Technology giant Apple Inc. (NSDQ:AAPL) has nabbed up a slew of biosensor experts from a variety of digital health startups, fueling rumors that the company is working on sensor-laden technologies.
Apple has yet to say if or when it will release a so-called "iWatch" or what, exactly, such a device would be capable of, but a recent hiring spree has included Nancy Dougherty, formerly involved with transdermal drug delivery devices and wearable vital signs monitoring, and Ravi Narasimhan, who also worked with personal vital sign monitoring.
Dougherty was the lead hardware developer at Sano Intelligence, which is working on wearable sensors that can continuously capture and transmit blood chemistry to just about any device, thanks to an open communications platform that the company calls "API for the bloodstream." Prior to her role at Sano, Dougherty worked in hardware and electrical engineering for Proteus Digital Health, maker of a Bluetooth transdermal ‘Band-Aid’ style patch that could not only monitor heart rate, temperature, motion, respiration and other vital signs, the patch could detect and monitor related "smart pills" that were ingested and activated in the body.

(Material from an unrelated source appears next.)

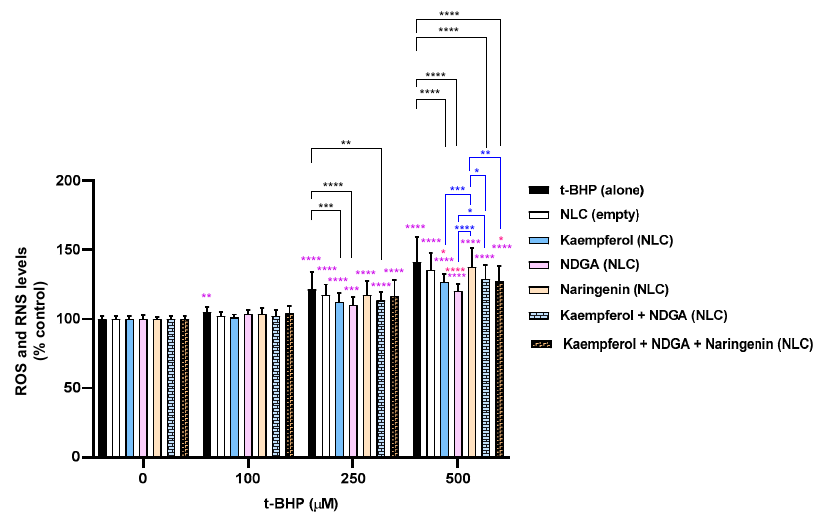
Figure 5. Intracellular levels of ROS/RNS 6 h after exposure to t-BHP (0–500 μ M) in the presence or absence of the developed NLC formulations. Results are expressed as mean ± SD from six independ- ent experiments performed in triplicate. Statistical comparisons were made using two-way ANOVA followed by the Tukey’s multiple comparisons test (* p < 0.05, ** p < 0.01, *** p < 0.001; **** p < 0.0001; in purple the statistical analysis for each condition versus 0 μ M t-BHP is represented; in red the statistical analysis at each t-BHP concentration for the comparison between NC-loaded NLC formu- lations and the unloaded NLC formulation is presented; in black the statistical analysis at each t- BHP concentration for the comparison between each NLC formulation and t-BHP alone is represented; in blue the statistical analysis at each t-BHP concentration for the comparison between the different NC-loaded NLC formulations is represented). In all cases, p -values < 0.05 were considered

Apple hired Narasimhan from Vital Connect, a company working on a personal emergency response system comprised of a wearable sensor that could detect falls and track physiological activity, transmitting the data to a smartphone app. Narasimhan also holds "dozens of patents related to medical sensors," according to MobiHealthNews.
These latest hires aren’t Apple’s 1st to fit with growing speculation that the company’s building a sensor-laden iWatch. The tech titan last year hired high-level members of C8 MediSensors and Senseonics.